WHAT IS EXPECTED. Rewrite the listing lines between the line holding "left hip: (1069, 730, -9)" and the line holding "right wrist: (1307, 776, -1)", inclusive, and add -88 to every number in each keypoint's x, y and depth values. Keep all other text on those lines unchanged.

----

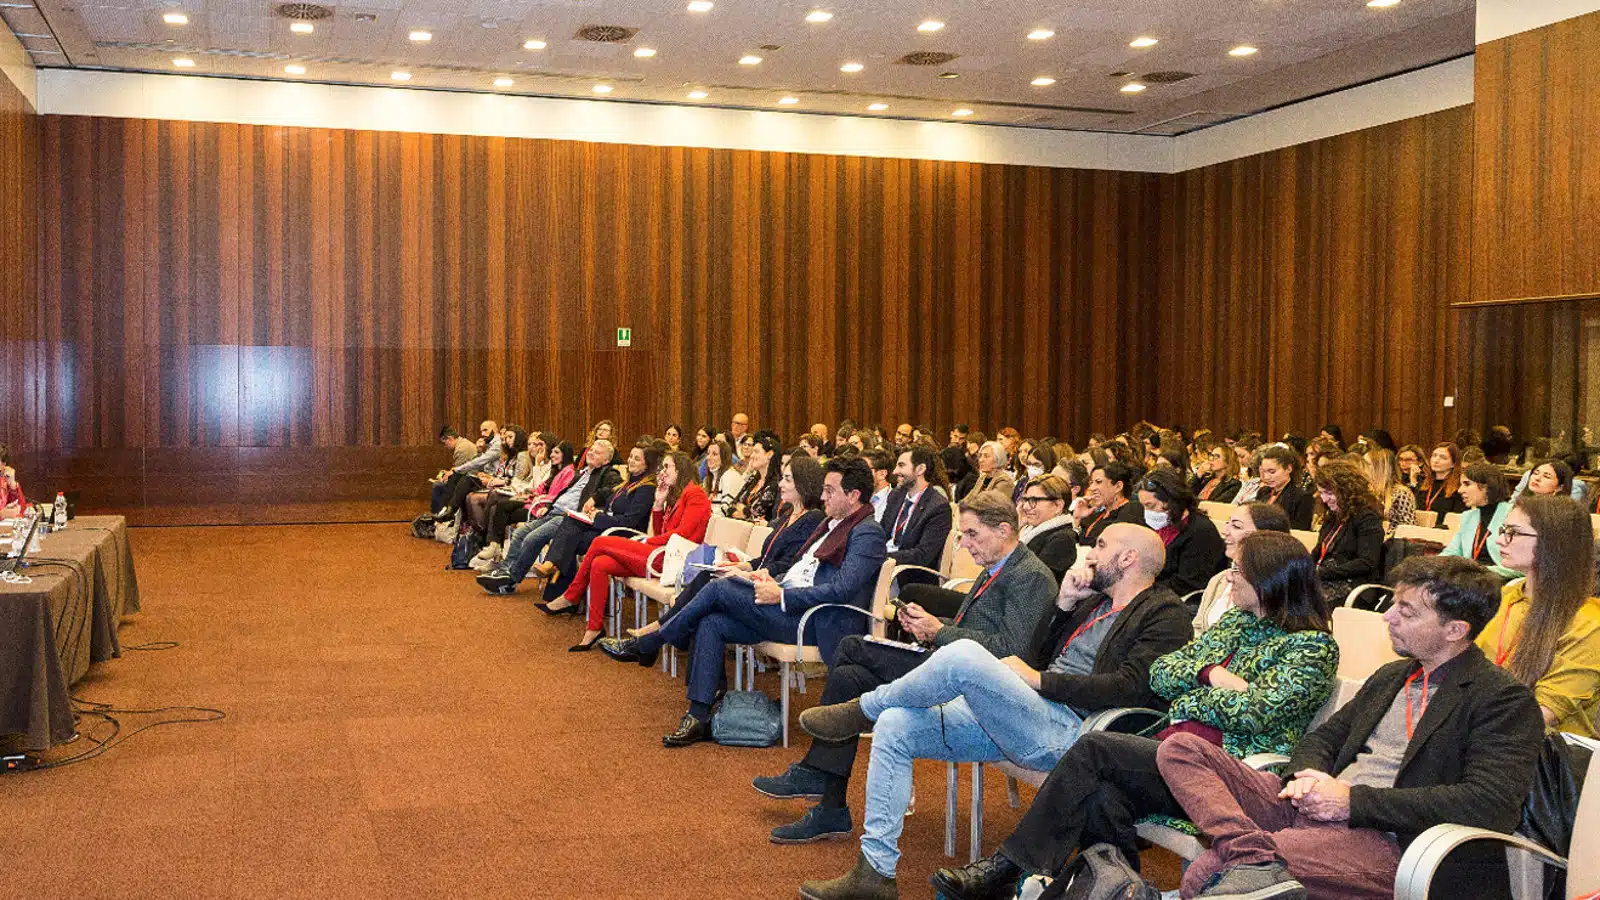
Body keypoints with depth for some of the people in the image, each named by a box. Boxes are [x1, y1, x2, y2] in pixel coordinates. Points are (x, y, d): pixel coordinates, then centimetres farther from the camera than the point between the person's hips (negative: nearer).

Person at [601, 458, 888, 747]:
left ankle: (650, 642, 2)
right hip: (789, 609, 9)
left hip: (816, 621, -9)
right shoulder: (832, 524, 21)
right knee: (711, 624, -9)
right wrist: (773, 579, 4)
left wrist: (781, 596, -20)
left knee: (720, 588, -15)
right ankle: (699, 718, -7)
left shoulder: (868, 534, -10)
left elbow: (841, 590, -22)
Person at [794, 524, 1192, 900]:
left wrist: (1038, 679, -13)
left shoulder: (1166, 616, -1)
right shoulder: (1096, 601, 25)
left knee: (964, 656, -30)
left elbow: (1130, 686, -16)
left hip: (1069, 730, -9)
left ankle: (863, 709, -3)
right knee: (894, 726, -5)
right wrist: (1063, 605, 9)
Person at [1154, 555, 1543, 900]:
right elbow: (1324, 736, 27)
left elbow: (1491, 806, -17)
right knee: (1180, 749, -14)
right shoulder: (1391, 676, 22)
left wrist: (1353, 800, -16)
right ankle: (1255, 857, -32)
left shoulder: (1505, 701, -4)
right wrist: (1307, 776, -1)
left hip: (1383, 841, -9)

----

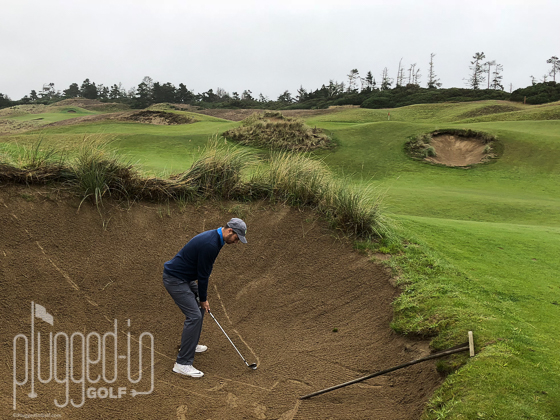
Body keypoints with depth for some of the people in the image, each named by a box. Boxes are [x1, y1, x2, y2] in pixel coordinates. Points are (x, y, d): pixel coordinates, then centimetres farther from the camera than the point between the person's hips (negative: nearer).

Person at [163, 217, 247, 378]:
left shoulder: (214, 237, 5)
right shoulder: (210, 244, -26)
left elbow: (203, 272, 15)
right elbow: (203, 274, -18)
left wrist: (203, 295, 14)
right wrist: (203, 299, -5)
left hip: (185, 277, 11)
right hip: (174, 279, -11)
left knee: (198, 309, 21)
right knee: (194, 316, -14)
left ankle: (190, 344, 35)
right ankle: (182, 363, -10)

----

RESULT FOR THIS TASK.
left hip: (981, 642, -97)
left ankle: (775, 621, -91)
right knee: (806, 638, -93)
right wrist: (975, 517, -79)
Person at [1154, 555, 1543, 900]:
right elbow: (1236, 648, -61)
left elbow: (1403, 718, -105)
right knee: (1092, 661, -102)
right shoulder: (1303, 588, -66)
left wrist: (1265, 712, -104)
right ankle: (1167, 769, -120)
left shoulder: (1417, 613, -92)
right wrist: (1219, 688, -89)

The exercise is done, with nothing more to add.